Variations: (all with RC17 frame code )
CBX750FE and FG (semi faired machines)
CBX750FL (fully faired)
CBX750L(F-2F) BolD’Or: Fully faired, it continued production in Brazil till 1994, lot of local components used, mostly with 18 inch front tires.
CBX750 INDY: Brazil per above (hopefully more details to come)
CBX750 Horizon 84-86-RC18: Model RC17E listed engine model. Japan only home market 750cc shaft drive, conventional rear shocks and virtually identical appearance, layout per Nighthawk S.
Note: Key visual difference would be the leading front axle.
FRMAE: Massive SQAURE tube backbone, signature frame common to all the shaft drive variations.
This has to be the significant version that both the Canadian and US Nighthawk S are derived from. Going by frame codes, it obviously led to the 750/700cc Canadian/US variation, not the other way around.
CBX750P 84-2003 : Police motorcycle, appears to have an R18(X )frame designation. South Africa recently took delivery of another batch, so they are still being made, amazing.
Police versions, dated at least to 1988, very possibly latter). Conjecture this had some frame mods for the police gear supplied with machine. Engine Model is RC17E, it has the RC17 type clutch pack and or gear ratios are unknown. Suspected it has the full shaft drive clutch pack, and confirmation comes from a Polish source who had one, knew the S and the P.

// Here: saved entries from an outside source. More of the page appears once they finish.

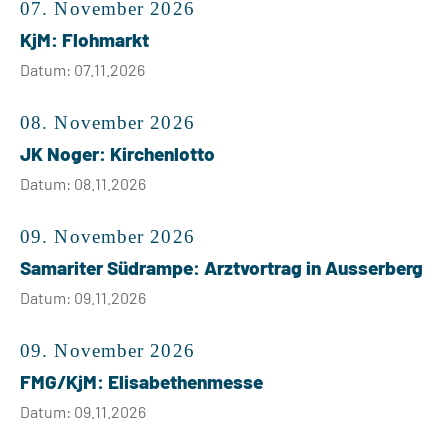
07. November 2026
KjM: Flohmarkt
Datum: 07.11.2026
08. November 2026
JK Noger: Kirchenlotto
Datum: 08.11.2026
09. November 2026
Samariter Südrampe: Arztvortrag in Ausserberg
Datum: 09.11.2026
09. November 2026
FMG/KjM: Elisabethenmesse
Datum: 09.11.2026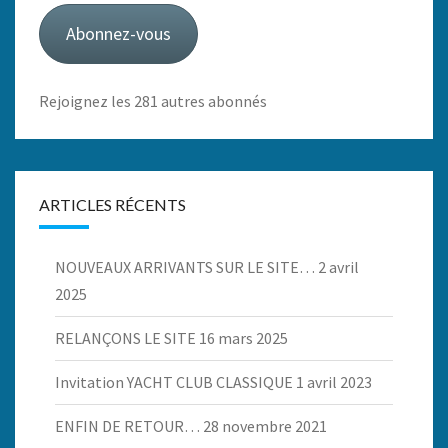
mail
Abonnez-vous
Rejoignez les 281 autres abonnés
ARTICLES RÉCENTS
NOUVEAUX ARRIVANTS SUR LE SITE…
2 avril
2025
RELANÇONS LE SITE
16 mars 2025
Invitation YACHT CLUB CLASSIQUE
1 avril 2023
ENFIN DE RETOUR…
28 novembre 2021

Models of this type seem to have showed up all around the world, though none have been noted or reported in the US. (confirmed sittings, Thailand, Singapore, Australia (riding school) Israel, Turkey and Russia.
These came with a good front fairing, rear baggage (19 liter) in racks, sirens, PA system, their own unique instrument cluster (oriented for Police work) and special hand controls to operate the systems while riding (keeping hands on the handle bars where they belong!).
I am working on the 700SC Nighthawk version. Will upload soon. Hope this gives enough orientation of the bikes up there guys!!!!